Claro que nada disso deveria existir. E há exemplos disso. Minha sobrinha tem dois irmãos, um casal de gêmeos filhos da minha irmã de um relacionamento anterior. São muito brancos e já chegaram na adolescência. Todo mundo pergunta a eles como podem ter uma irmã negra. Eles não entendem. Pra eles essa categorização racial simplesmente não faz sentido. Na cabeça deles não é "somos brancos, minha mãe também, e temos uma irmã negra como o marido da minha mãe". Essa não é uma questão pra eles e ponto final. Deveríamos viver em um mundo só com pessoas assim.

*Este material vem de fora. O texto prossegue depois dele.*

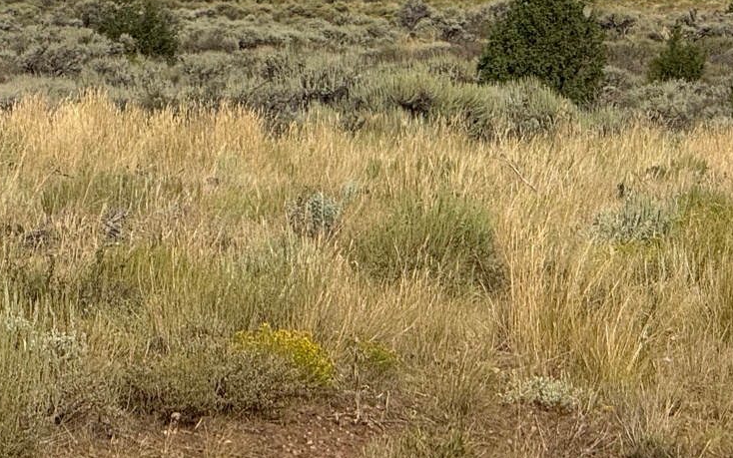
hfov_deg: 5.9
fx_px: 7093
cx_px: 497
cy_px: -248
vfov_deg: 3.7
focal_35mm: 355
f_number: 2.8
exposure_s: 1/2439
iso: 64
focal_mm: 15.66
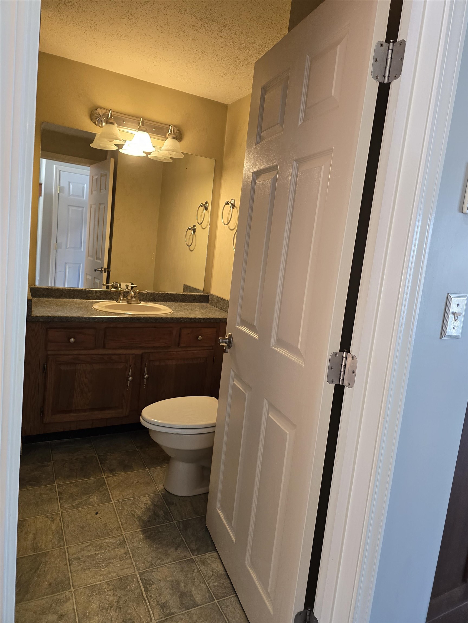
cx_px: 234
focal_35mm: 23
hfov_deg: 58.9
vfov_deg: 73.9
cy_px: 312
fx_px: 415
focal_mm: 6.3
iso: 400
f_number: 1.7
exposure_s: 1/120
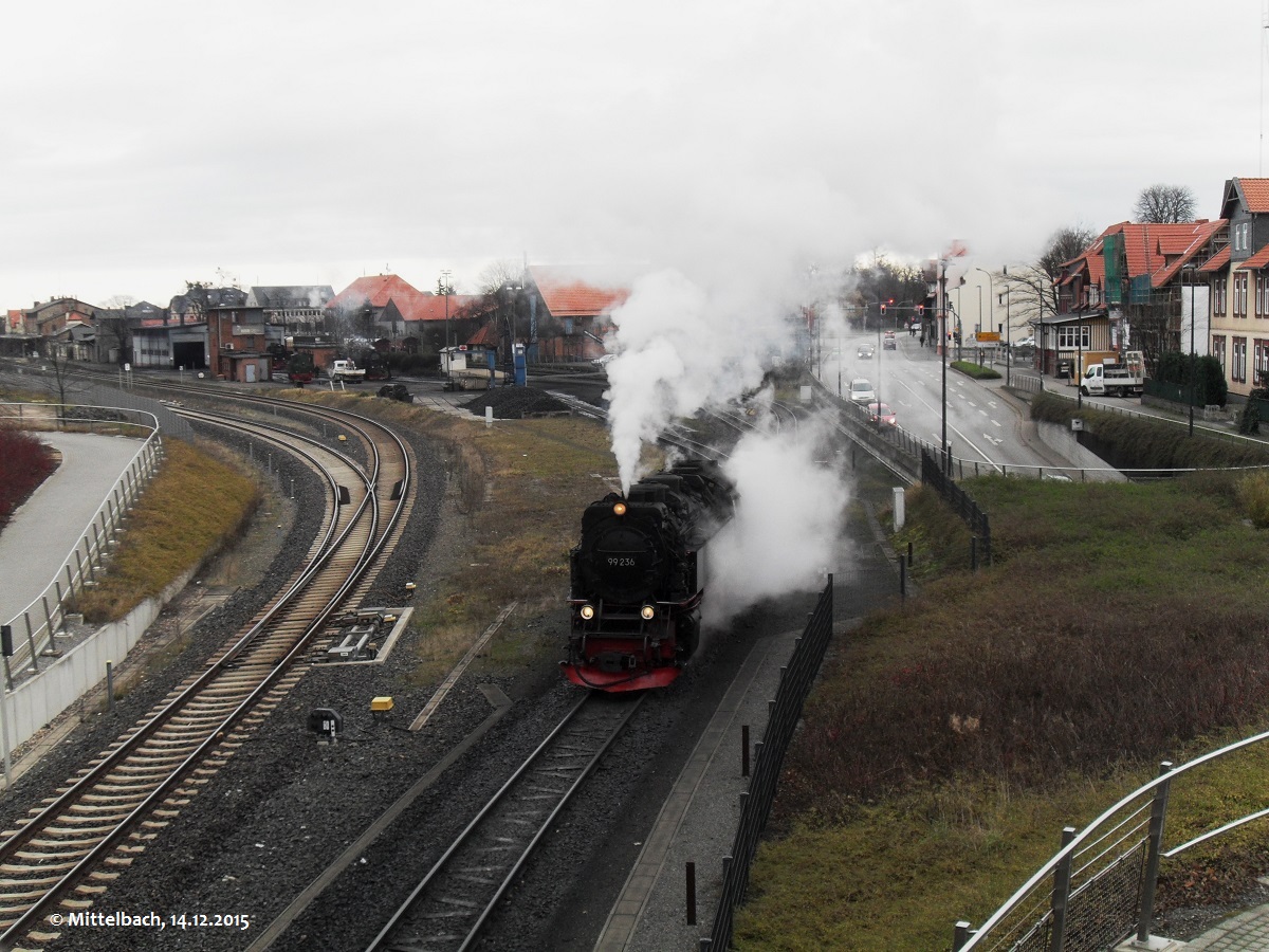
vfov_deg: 29.1
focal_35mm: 50
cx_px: 634
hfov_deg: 38.2
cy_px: 476
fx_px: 1833
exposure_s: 1/90
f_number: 3.3
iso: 100
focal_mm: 8.8
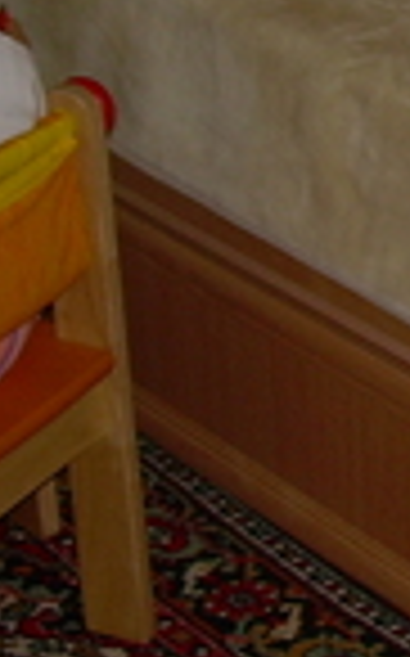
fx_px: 2723
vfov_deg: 13.7
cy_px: 83
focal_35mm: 152
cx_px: 730
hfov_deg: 8.3
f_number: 2.8
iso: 50
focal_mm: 6.3
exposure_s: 1/60
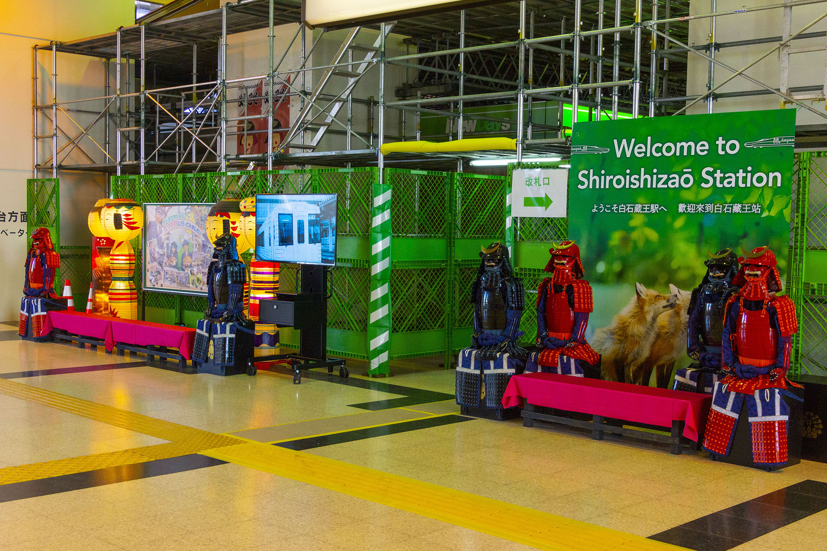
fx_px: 965
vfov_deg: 31.9
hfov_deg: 46.4
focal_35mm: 42
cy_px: 276
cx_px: 414
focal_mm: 28
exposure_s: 1/60
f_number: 8
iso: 1250
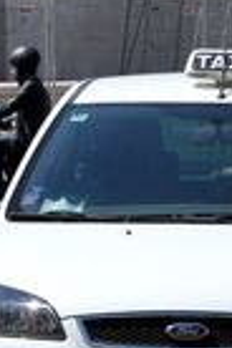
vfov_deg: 4.2
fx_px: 4717
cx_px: 159
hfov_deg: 2.8
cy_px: 105
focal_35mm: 488
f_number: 13
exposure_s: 1/640
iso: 500
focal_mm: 70
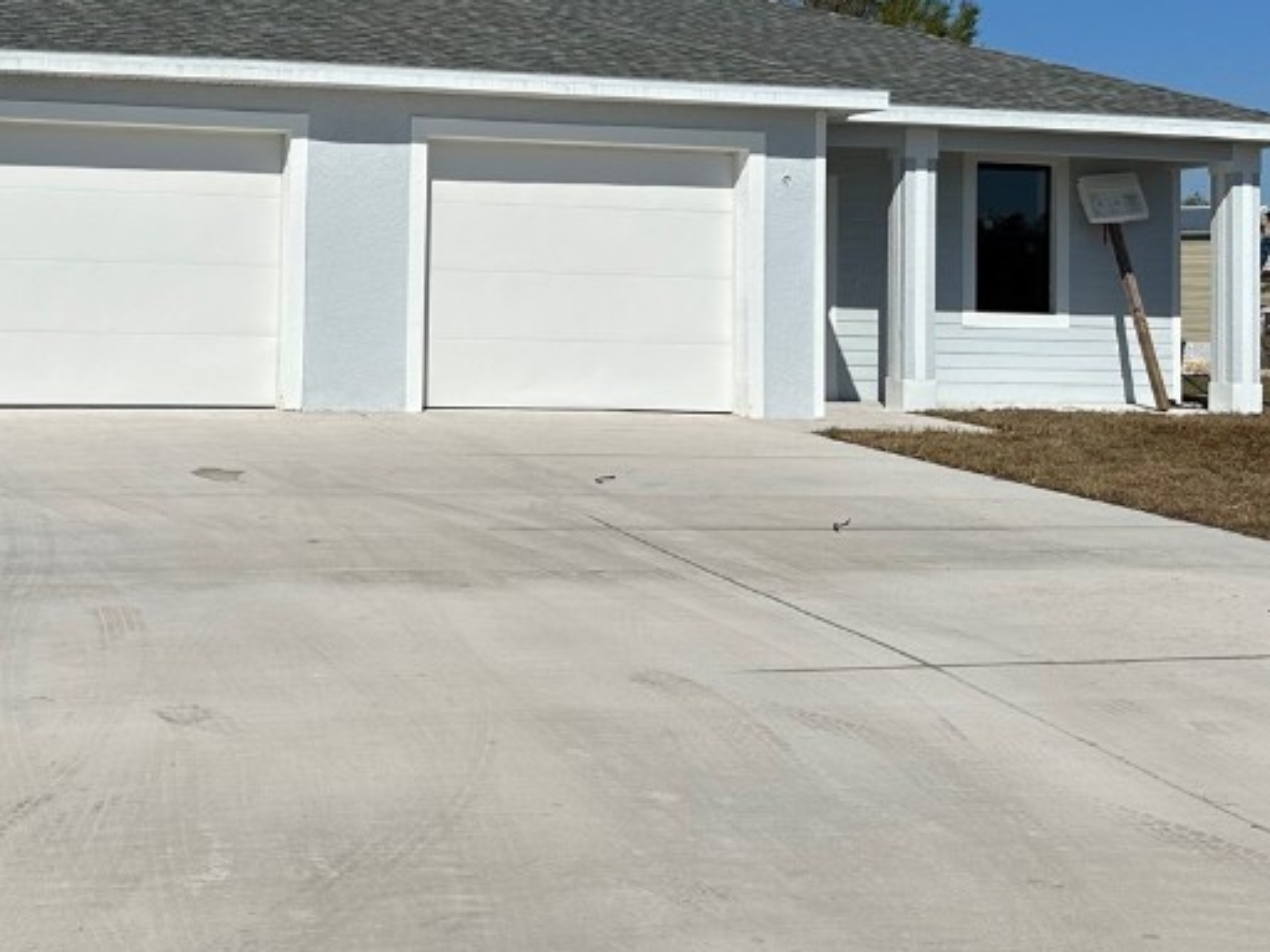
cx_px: 315
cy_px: 186
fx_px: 1761
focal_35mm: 48
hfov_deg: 38.6
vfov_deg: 29.6
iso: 80
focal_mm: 6.86
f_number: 1.78
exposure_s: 1/15625
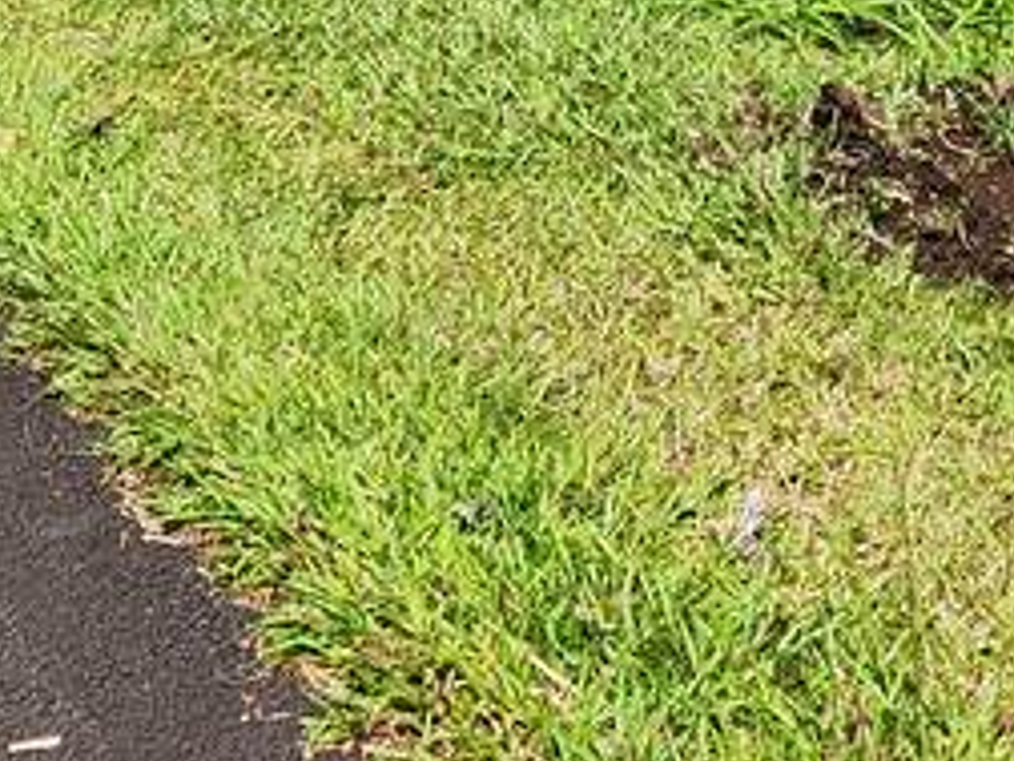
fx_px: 3427
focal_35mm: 117
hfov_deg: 16.6
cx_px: 950
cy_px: -624
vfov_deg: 11.7
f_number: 1.8
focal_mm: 5.4
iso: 20
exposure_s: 1/1659
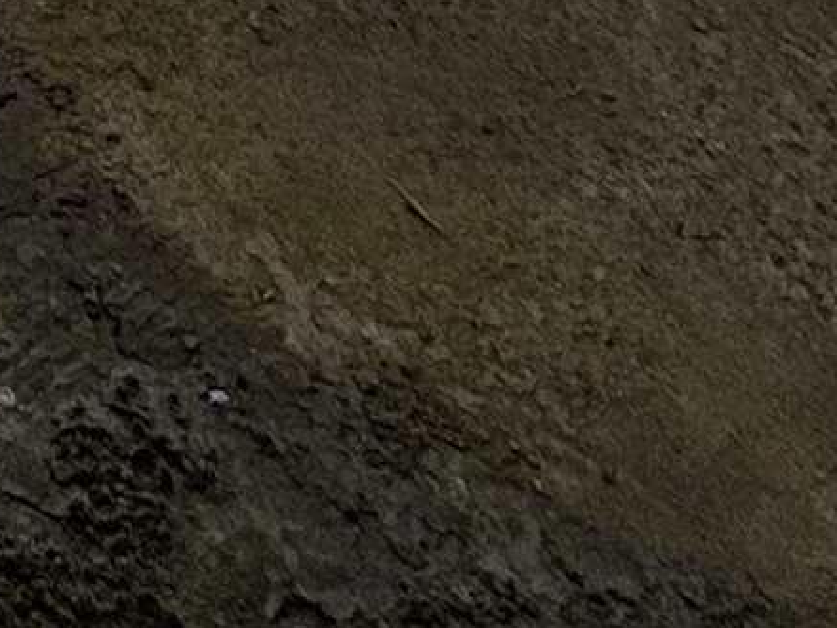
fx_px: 2369
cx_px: -578
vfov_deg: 9.6
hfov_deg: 17.1
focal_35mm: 98
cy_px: -1508
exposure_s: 1/377
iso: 40
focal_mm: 2.22
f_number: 2.2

Mas não vivemos. E uma das coisas que aprendi com a história é que privilegiados nunca concedem direitos. Eles têm de ser arrancados à fórceps pelos subalternos. Tudo o que os negros conseguiram melhorar nos últimos 120 anos foi devido à luta deles. Então tem de ter dia da consciência negra sim. Só não pode virar festa, dia de branco ir ver espetáculo de samba, capoeira, maracatu, etc. para se sentir descolado e galeroso. Tem de ser dia de luta. De esfregar o racismo na cara da sociedade. Fazer com que todos sejam obrigados a encarar aquilo que muita gente quer varrer pra baixo do tapete, por escrotidão, visão privilegiada de mundo ou falta de reflexão e conhecimento. Tem de ir pro confronto. Não há outra solução possível.